Campaign Reform: '527' Restrictions Could Hurt Dems
The fight over immigration reform seems sure to dominate Capitol Hill over the next few weeks, but the lower-profile effort by Republicans to curtail the influence of 527 political groups could have a more direct impact on the 2006 midterm elections.
Republicans in the House and Senate have introduced legislation that would force 527s (named for the section of IRS tax code that governs their activities) to comply with the same donation limits of federal political action committees, a move that would greatly reduce the ability of a single individual to donate millions of dollars to a group aimed at influencing the election.
The push to regulate 527s came in the wake of the 2004 election when affluent progressives like financier George Soros and insurance executive Peter Lewis dumped tens of millions into pro-Democratic groups like America Coming Together and the Media Fund in hopes of defeating President George W. Bush.

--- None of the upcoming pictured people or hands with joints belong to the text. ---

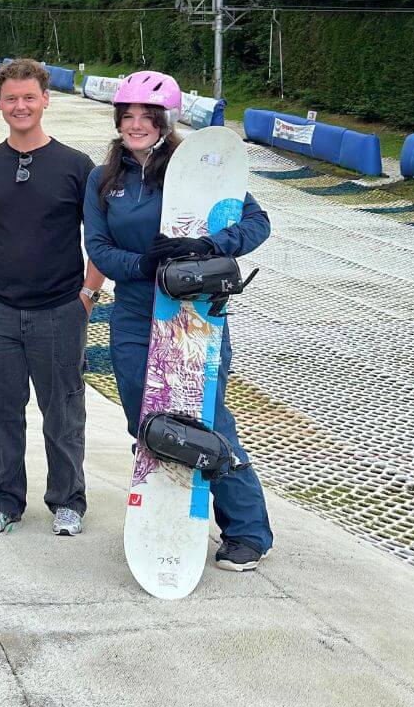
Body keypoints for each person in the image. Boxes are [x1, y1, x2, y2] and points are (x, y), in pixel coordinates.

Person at [81, 69, 274, 572]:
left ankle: (247, 529)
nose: (137, 123)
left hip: (195, 314)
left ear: (167, 121)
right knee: (145, 421)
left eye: (148, 115)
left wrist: (207, 247)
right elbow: (98, 247)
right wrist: (141, 265)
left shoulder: (199, 169)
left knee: (207, 419)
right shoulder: (104, 180)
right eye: (128, 115)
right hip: (133, 312)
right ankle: (171, 514)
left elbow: (256, 224)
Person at [0, 58, 104, 538]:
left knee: (62, 411)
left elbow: (100, 234)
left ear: (46, 100)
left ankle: (67, 500)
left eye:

While Republican 527s like Progress for America and Swift Boat Veterans for Truth did not raise and spend as much as their Democratic counterparts, they arguably had more influence on the outcome of the election.

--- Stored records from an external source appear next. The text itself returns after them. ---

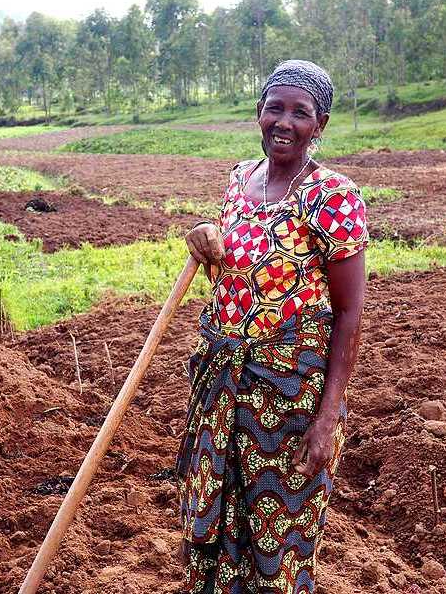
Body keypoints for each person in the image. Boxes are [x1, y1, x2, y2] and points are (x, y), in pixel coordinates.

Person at [176, 60, 369, 594]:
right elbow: (230, 273)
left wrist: (329, 416)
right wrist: (204, 237)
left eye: (300, 113)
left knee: (277, 537)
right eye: (274, 108)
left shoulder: (333, 197)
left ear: (320, 124)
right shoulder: (240, 180)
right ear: (258, 113)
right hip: (221, 384)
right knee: (213, 520)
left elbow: (350, 312)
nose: (284, 122)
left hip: (288, 393)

Democrats find themselves in a sticky political spot: They have benefited from soft-money donations from 527s, but they also have been generally supportive of campaign finance reform as a party. In the House, Republicans have inserted the 527 provisions into a broader lobbying reform measure -- making it doubly difficult for Democrats to vote against the legislation given the current public attitude toward lobbyists.

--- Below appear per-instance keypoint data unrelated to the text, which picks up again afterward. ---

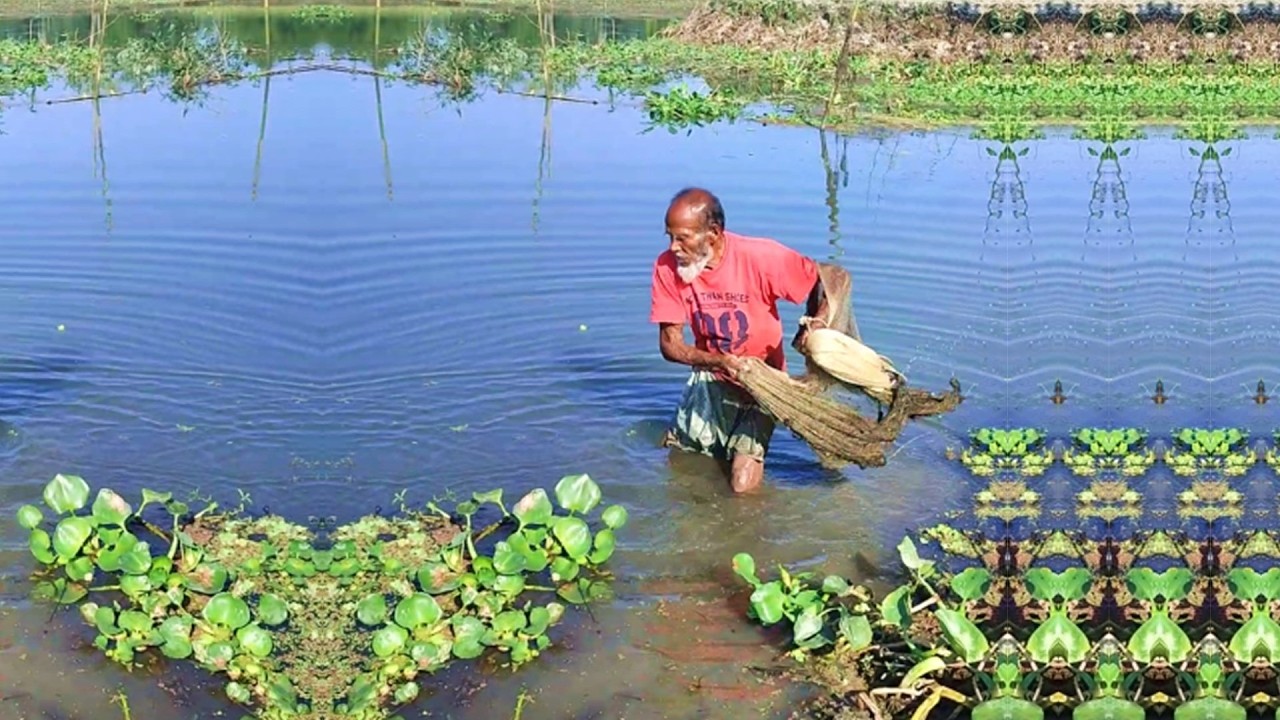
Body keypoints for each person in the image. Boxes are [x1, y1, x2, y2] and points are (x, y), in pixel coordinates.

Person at [649, 187, 841, 494]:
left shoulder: (760, 256)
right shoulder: (667, 268)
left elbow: (833, 277)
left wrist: (816, 327)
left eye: (683, 237)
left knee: (741, 485)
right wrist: (720, 361)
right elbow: (670, 345)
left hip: (764, 382)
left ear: (712, 234)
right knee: (681, 462)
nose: (674, 247)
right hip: (712, 376)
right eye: (669, 236)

Even as Democrats weigh their political options, several new progressive 527s have formed, most notably the Fresh Start for America Project and the Lantern Project.
Fresh Start for America, the existence of which was first reported by Roll Call's Paul Kane, is an arm of the Senate Majority Project -- an organization founded by several former Democratic Senatorial Campaign Committee operatives. The group filed organizational papers with the Internal Revenue Service on March 13. Its expressed purpose is to fund ads in states hosting key Senate races in 2006. It has not yet reported any fundraising activity.
The Lantern Project is the latest of so-called "boutique" 527s that focus their efforts on a single state. In the case of the Lantern Project that state is Pennsylvania, and its goal is the defeat of Sen. Rick Santorum (R) come November. Founded in January 2005 , the Lantern Project raised nearly $330,000 last year, thanks in part to a $100,000 contribution from the Service Employees International Union as well as smaller donations by entertainer Barbra Streisand ($2,500) and Slimfast founder S. Daniel Abraham ($10,000).
It remains to be seen whether 527s focused on influencing the vote in key Senate and House races can succeed financially. Groups founded by Democratic and Republican operatives following the passage of the Bipartisan Campaign Reform Act in 2002 eventually closed their doors due to a lack of funding. While liberal donors proved in 2004 they were more than willing to dip into their personal fortunes to defeat President Bush, they have yet to show a willingness to make large (i.e. seven figure) donations to help defeat Republicans in Congress.
As they push to regulate 527s, House Republicans have formed a rapid response team out of the office of Conference Chairwoman Deborah Pryce (Ohio) in a bid to up the pressure on Democrats. "These shadow Democrat campaign groups operate without accountability, calling people all over the country spreading blatantly false information," said Sean Spicer, a spokesman for the conference. "Our goal is provide our members with key facts in a timely manner so they can respond effectively."
Much rides on whether Republicans are able to move 527 reform legislation in the coming days and weeks. If they do, Democrats may struggle to stay financially competitive with their Republican counterparts on a race-by-race basis. At the end of February, the three Republican national committees had $76 million on hand to spend on races compared to $53 million for their Democratic counterparts.